Stored data
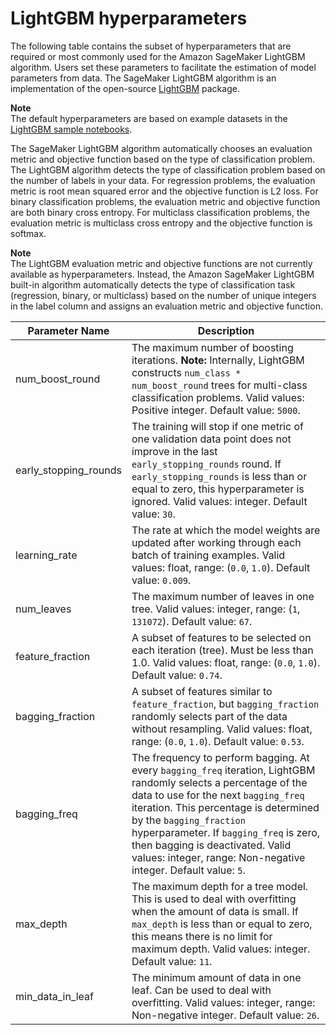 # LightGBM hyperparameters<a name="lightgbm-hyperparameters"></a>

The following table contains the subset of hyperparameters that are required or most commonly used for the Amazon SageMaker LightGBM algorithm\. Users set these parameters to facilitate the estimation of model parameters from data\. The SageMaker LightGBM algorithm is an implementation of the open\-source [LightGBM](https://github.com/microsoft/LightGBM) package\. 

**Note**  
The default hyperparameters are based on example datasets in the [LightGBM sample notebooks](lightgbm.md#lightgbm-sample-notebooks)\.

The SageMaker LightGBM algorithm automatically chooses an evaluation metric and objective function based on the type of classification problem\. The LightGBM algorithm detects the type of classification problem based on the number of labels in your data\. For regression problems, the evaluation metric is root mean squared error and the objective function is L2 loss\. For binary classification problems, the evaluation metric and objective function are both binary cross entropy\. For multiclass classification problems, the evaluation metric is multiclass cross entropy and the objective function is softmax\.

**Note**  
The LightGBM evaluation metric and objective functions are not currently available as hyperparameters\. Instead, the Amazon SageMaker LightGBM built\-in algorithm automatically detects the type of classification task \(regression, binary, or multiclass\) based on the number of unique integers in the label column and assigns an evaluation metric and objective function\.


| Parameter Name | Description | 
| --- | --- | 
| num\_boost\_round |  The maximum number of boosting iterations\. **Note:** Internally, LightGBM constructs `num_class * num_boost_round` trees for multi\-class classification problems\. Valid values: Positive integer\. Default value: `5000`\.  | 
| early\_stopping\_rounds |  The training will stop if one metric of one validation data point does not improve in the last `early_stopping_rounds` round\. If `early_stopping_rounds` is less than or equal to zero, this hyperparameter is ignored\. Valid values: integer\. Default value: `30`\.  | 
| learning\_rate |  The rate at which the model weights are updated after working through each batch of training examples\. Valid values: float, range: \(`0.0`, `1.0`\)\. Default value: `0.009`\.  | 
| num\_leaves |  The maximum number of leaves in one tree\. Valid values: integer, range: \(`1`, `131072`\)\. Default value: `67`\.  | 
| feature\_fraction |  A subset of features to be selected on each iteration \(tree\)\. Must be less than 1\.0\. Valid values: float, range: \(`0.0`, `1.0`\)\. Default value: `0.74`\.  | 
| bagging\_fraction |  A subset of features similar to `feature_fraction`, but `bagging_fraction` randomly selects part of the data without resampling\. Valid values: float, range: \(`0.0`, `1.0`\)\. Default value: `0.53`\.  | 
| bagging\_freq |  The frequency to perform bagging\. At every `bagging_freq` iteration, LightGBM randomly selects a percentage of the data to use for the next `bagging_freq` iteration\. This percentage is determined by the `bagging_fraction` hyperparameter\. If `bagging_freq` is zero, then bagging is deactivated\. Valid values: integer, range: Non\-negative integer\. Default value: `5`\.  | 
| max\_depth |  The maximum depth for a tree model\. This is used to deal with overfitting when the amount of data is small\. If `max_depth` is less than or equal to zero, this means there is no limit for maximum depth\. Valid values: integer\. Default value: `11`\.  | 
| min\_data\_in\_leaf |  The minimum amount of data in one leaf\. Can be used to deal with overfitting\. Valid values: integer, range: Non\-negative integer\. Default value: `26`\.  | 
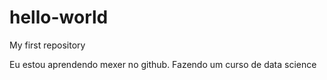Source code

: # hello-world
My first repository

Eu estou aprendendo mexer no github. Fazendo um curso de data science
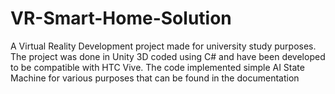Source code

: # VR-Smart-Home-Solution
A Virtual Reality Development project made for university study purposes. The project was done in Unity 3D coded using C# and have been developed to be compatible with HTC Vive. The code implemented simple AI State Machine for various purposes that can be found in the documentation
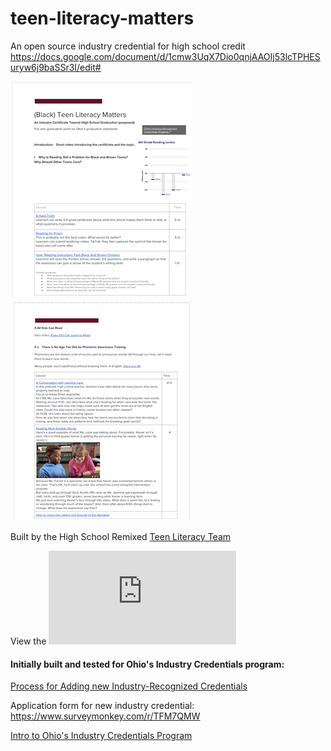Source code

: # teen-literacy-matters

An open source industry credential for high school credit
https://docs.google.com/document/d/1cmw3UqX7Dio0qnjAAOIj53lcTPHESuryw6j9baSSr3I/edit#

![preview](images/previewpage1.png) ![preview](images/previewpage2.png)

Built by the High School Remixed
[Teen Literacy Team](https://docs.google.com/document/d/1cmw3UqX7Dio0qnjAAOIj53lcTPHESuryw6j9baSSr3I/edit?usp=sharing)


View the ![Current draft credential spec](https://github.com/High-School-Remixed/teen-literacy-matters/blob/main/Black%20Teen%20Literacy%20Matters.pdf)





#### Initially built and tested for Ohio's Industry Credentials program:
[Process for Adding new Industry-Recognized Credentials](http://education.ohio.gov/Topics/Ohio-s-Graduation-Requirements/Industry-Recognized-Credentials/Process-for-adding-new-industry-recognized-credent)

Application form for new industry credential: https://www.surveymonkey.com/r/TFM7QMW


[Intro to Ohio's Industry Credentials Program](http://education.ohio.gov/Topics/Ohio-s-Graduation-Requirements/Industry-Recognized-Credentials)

### AIM OF THE TASK
Each entry above is to be given again exactly, and any image in it is to be dropped.

### RESPONSE TO THIS TASK
 # LightGBM hyperparameters<a name="lightgbm-hyperparameters"></a>

The following table contains the subset of hyperparameters that are required or most commonly used for the Amazon SageMaker LightGBM algorithm\. Users set these parameters to facilitate the estimation of model parameters from data\. The SageMaker LightGBM algorithm is an implementation of the open\-source [LightGBM](https://github.com/microsoft/LightGBM) package\. 

**Note**  
The default hyperparameters are based on example datasets in the [LightGBM sample notebooks](lightgbm.md#lightgbm-sample-notebooks)\.

The SageMaker LightGBM algorithm automatically chooses an evaluation metric and objective function based on the type of classification problem\. The LightGBM algorithm detects the type of classification problem based on the number of labels in your data\. For regression problems, the evaluation metric is root mean squared error and the objective function is L2 loss\. For binary classification problems, the evaluation metric and objective function are both binary cross entropy\. For multiclass classification problems, the evaluation metric is multiclass cross entropy and the objective function is softmax\.

**Note**  
The LightGBM evaluation metric and objective functions are not currently available as hyperparameters\. Instead, the Amazon SageMaker LightGBM built\-in algorithm automatically detects the type of classification task \(regression, binary, or multiclass\) based on the number of unique integers in the label column and assigns an evaluation metric and objective function\.


| Parameter Name | Description | 
| --- | --- | 
| num\_boost\_round |  The maximum number of boosting iterations\. **Note:** Internally, LightGBM constructs `num_class * num_boost_round` trees for multi\-class classification problems\. Valid values: Positive integer\. Default value: `5000`\.  | 
| early\_stopping\_rounds |  The training will stop if one metric of one validation data point does not improve in the last `early_stopping_rounds` round\. If `early_stopping_rounds` is less than or equal to zero, this hyperparameter is ignored\. Valid values: integer\. Default value: `30`\.  | 
| learning\_rate |  The rate at which the model weights are updated after working through each batch of training examples\. Valid values: float, range: \(`0.0`, `1.0`\)\. Default value: `0.009`\.  | 
| num\_leaves |  The maximum number of leaves in one tree\. Valid values: integer, range: \(`1`, `131072`\)\. Default value: `67`\.  | 
| feature\_fraction |  A subset of features to be selected on each iteration \(tree\)\. Must be less than 1\.0\. Valid values: float, range: \(`0.0`, `1.0`\)\. Default value: `0.74`\.  | 
| bagging\_fraction |  A subset of features similar to `feature_fraction`, but `bagging_fraction` randomly selects part of the data without resampling\. Valid values: float, range: \(`0.0`, `1.0`\)\. Default value: `0.53`\.  | 
| bagging\_freq |  The frequency to perform bagging\. At every `bagging_freq` iteration, LightGBM randomly selects a percentage of the data to use for the next `bagging_freq` iteration\. This percentage is determined by the `bagging_fraction` hyperparameter\. If `bagging_freq` is zero, then bagging is deactivated\. Valid values: integer, range: Non\-negative integer\. Default value: `5`\.  | 
| max\_depth |  The maximum depth for a tree model\. This is used to deal with overfitting when the amount of data is small\. If `max_depth` is less than or equal to zero, this means there is no limit for maximum depth\. Valid values: integer\. Default value: `11`\.  | 
| min\_data\_in\_leaf |  The minimum amount of data in one leaf\. Can be used to deal with overfitting\. Valid values: integer, range: Non\-negative integer\. Default value: `26`\.  | 
Source code

: # hello-world
My first repository

Eu estou aprendendo mexer no github. Fazendo um curso de data science
Source code

: # VR-Smart-Home-Solution
A Virtual Reality Development project made for university study purposes. The project was done in Unity 3D coded using C# and have been developed to be compatible with HTC Vive. The code implemented simple AI State Machine for various purposes that can be found in the documentation
Source code

: # teen-literacy-matters

An open source industry credential for high school credit
https://docs.google.com/document/d/1cmw3UqX7Dio0qnjAAOIj53lcTPHESuryw6j9baSSr3I/edit#

![preview](images/previewpage1.png) ![preview](images/previewpage2.png)

Built by the High School Remixed
[Teen Literacy Team](https://docs.google.com/document/d/1cmw3UqX7Dio0qnjAAOIj53lcTPHESuryw6j9baSSr3I/edit?usp=sharing)


View the ![Current draft credential spec](https://github.com/High-School-Remixed/teen-literacy-matters/blob/main/Black%20Teen%20Literacy%20Matters.pdf)





#### Initially built and tested for Ohio's Industry Credentials program:
[Process for Adding new Industry-Recognized Credentials](http://education.ohio.gov/Topics/Ohio-s-Graduation-Requirements/Industry-Recognized-Credentials/Process-for-adding-new-industry-recognized-credent)

Application form for new industry credential: https://www.surveymonkey.com/r/TFM7QMW


[Intro to Ohio's Industry Credentials Program](http://education.ohio.gov/Topics/Ohio-s-Graduation-Requirements/Industry-Recognized-Credentials)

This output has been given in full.